Task details —
Look through the records below, and whenever a line contains "манная", copy it.

---

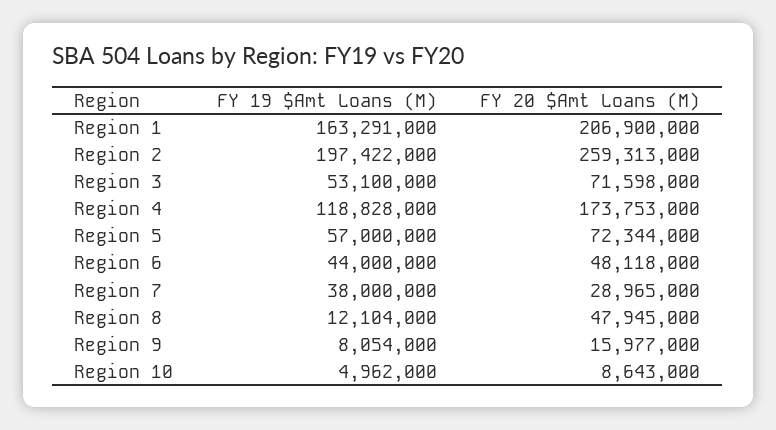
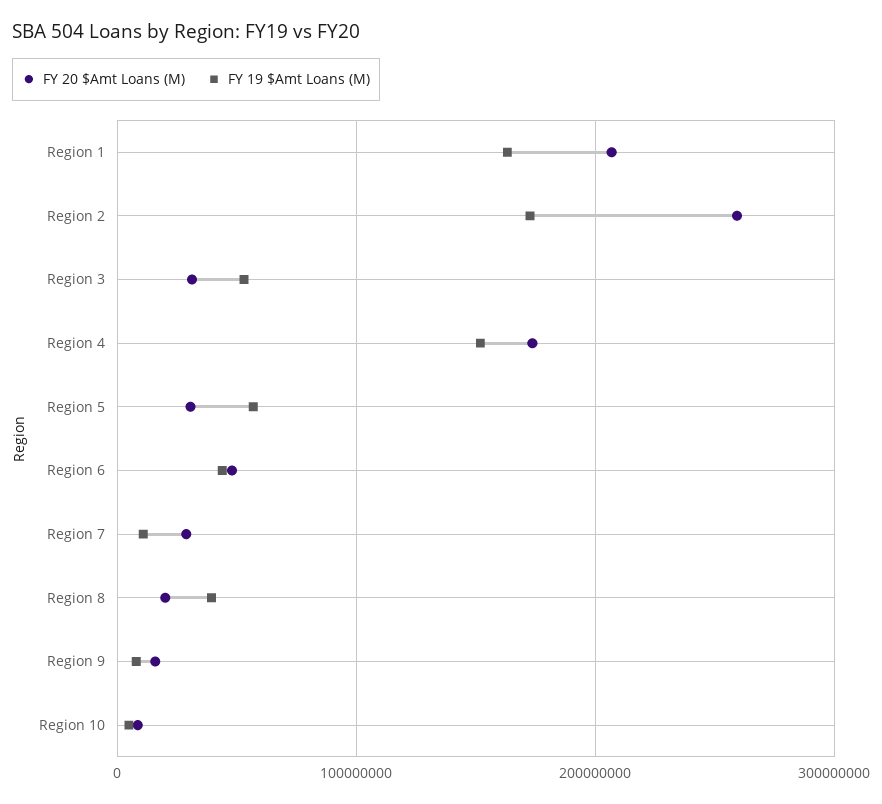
  {
    "FY 19 $Amt Loans (M)": {
      "Region 1": 163291000,
-     "Region 2": 197422000,
+     "Region 2": 170000000,
      "Region 3": 53100000,
-     "Region 4": 118828000,
+     "Region 4": 150000000,
      "Region 5": 57000000,
      "Region 6": 44000000,
-     "Region 7": 38000000,
+     "Region 7": 10000000,
-     "Region 8": 12104000,
+     "Region 8": 40000000,
      "Region 9": 8054000,
      "Region 10": 4962000
    },
    "FY 20 $Amt Loans (M)": {
      "Region 1": 206900000,
      "Region 2": 259313000,
-     "Region 3": 71598000,
+     "Region 3": 30000000,
      "Region 4": 173753000,
-     "Region 5": 72344000,
+     "Region 5": 30000000,
      "Region 6": 48118000,
      "Region 7": 28965000,
-     "Region 8": 47945000,
+     "Region 8": 20000000,
      "Region 9": 15977000,
      "Region 10": 8643000
    }
  }

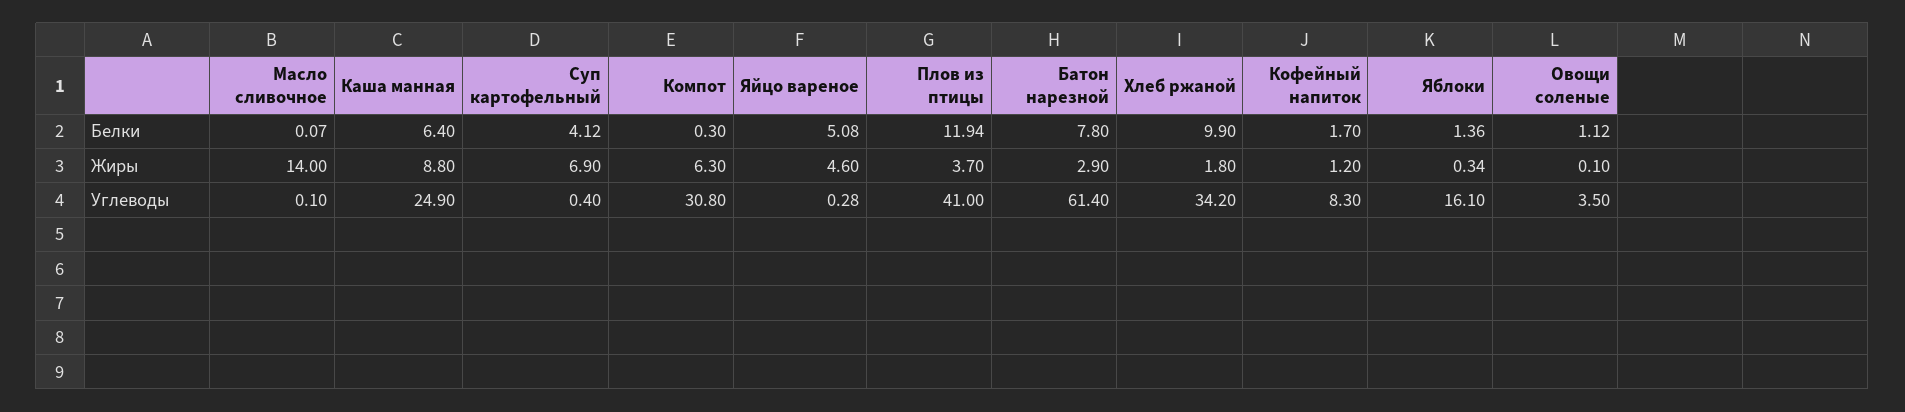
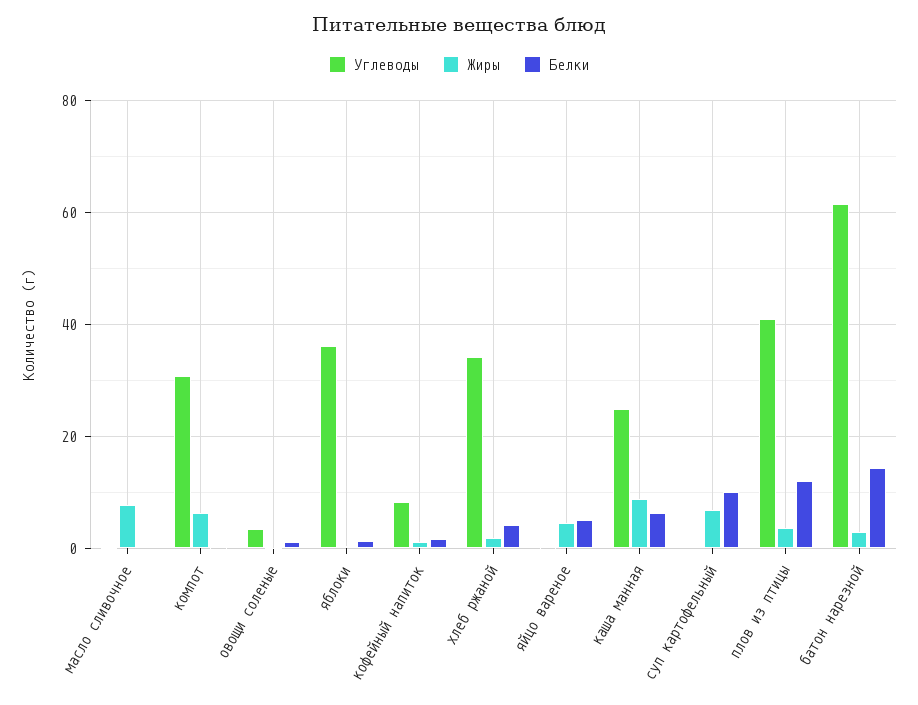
  {
    "Белки": {
      "Масло сливочное": 0.07,
      "Каша манная": 6.4,
-     "Суп картофельный": 4.12,
+     "Суп картофельный": 10,
      "Компот": 0.3,
      "Яйцо вареное": 5.08,
      "Плов из птицы": 11.94,
-     "Батон нарезной": 7.8,
+     "Батон нарезной": 14,
-     "Хлеб ржаной": 9.9,
+     "Хлеб ржаной": 4,
      "Кофейный напиток": 1.7,
      "Яблоки": 1.36,
      "Овощи соленые": 1.12
    },
    "Жиры": {
-     "Масло сливочное": 14,
+     "Масло сливочное": 8,
      "Каша манная": 8.8,
      "Суп картофельный": 6.9,
      "Компот": 6.3,
      "Яйцо вареное": 4.6,
      "Плов из птицы": 3.7,
      "Батон нарезной": 2.9,
      "Хлеб ржаной": 1.8,
      "Кофейный напиток": 1.2,
      "Яблоки": 0.34,
      "Овощи соленые": 0.1
    },
    "Углеводы": {
      "Масло сливочное": 0.1,
      "Каша манная": 24.9,
      "Суп картофельный": 0.4,
      "Компот": 30.8,
      "Яйцо вареное": 0.28,
      "Плов из птицы": 41,
      "Батон нарезной": 61.4,
      "Хлеб ржаной": 34.2,
      "Кофейный напиток": 8.3,
-     "Яблоки": 16.1,
+     "Яблоки": 36,
      "Овощи соленые": 3.5
    }
  }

---

Problem solution —
      "Каша манная": 6.4,
      "Каша манная": 8.8,
      "Каша манная": 24.9,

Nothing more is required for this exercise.